Before they knew what happening, their cups had smashed to the floor and he had her in his arms. She wrapped her legs tightly around his hips as he carried her at warp speed to his mattress. He fell on top of her, bruising her red lips in a breathless kiss. Her white-gold hair unravelled from its neat chignon and spilled across the mattress in a fragrant pool. He undid his belt and she helped him with his zipper. He tore at her panties and had them off her in seconds. He pushed up her dress and was inside her. She gasped as he thrust against her. She gripped at his ass as he ploughed into her. She was desperate for him to make eye-contact, but he looked ahead of him, concentrating only on the feeling of her surrounding him. His grunts of pleasure were just that - his pleasure, not hers.
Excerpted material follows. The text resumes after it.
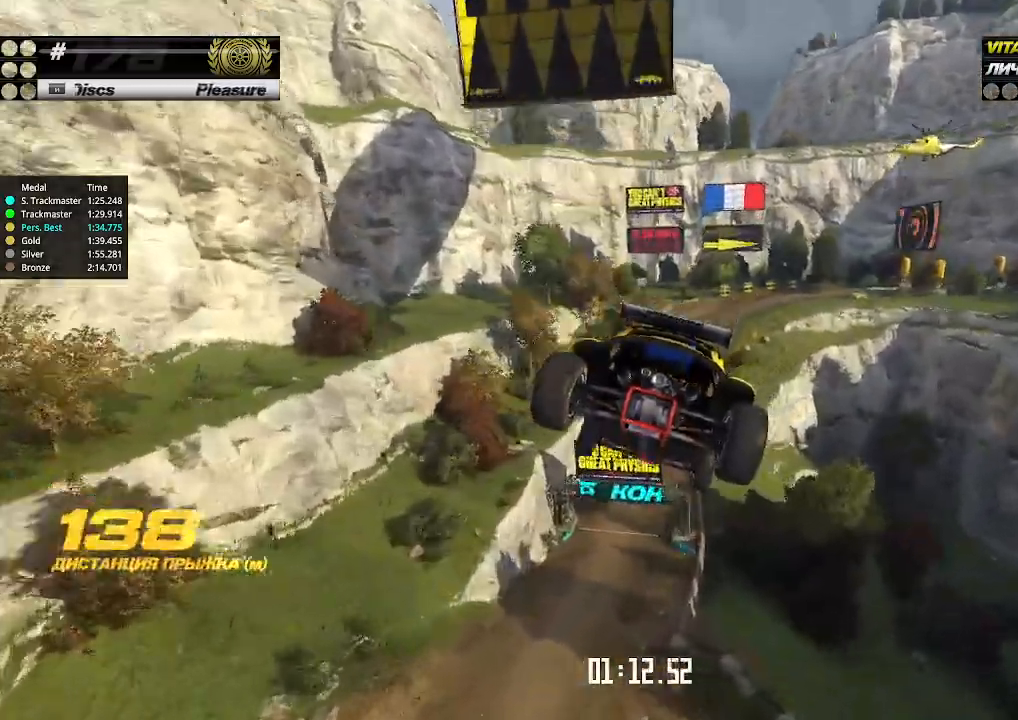
{"keys": ["left", "up"], "events": [[233, "left", "down"]]}
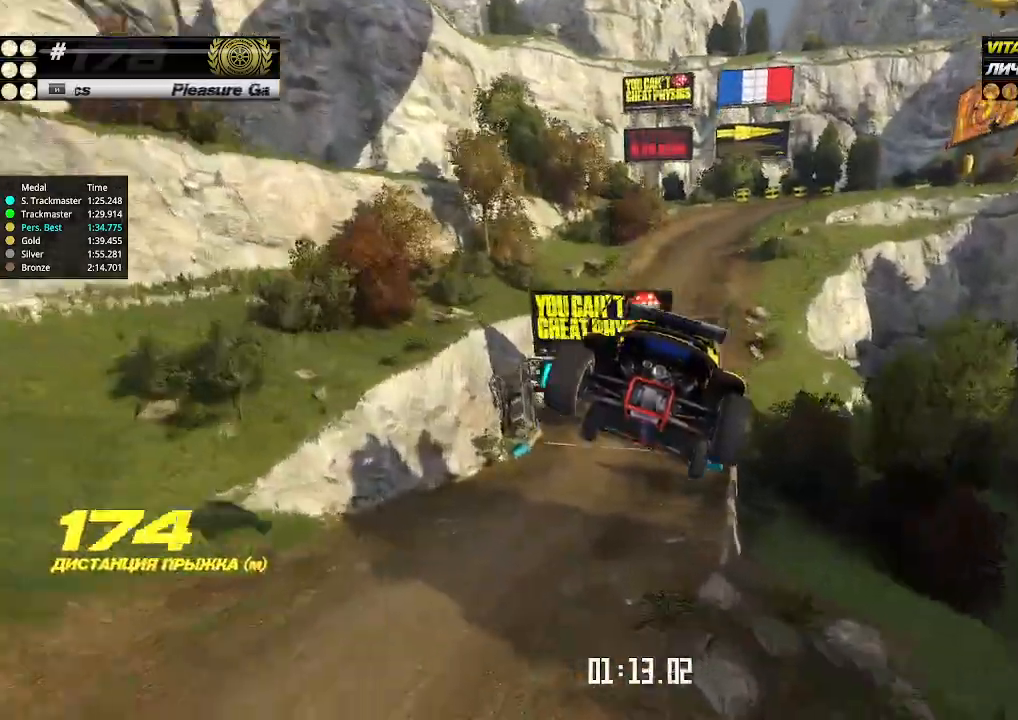
{"keys": ["up"], "events": [[33, "left", "up"]]}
He came quickly. Shuddering as he spilled into her. He collapsed onto her body and as she went to place her shaking hands on his back, he rolled off her. He panted as he looked at the ceiling. She turned onto her side and tried to place her hand on his chest, but he quickly got up and did up the jeans he hadn't removed.
He paused looking away from her. "I'm sorry. I didn't mean to get carried away," he said quietly, before walking out of the flat.
She turned onto her other side on the bare mattress, and she felt silent tears run into the fabric.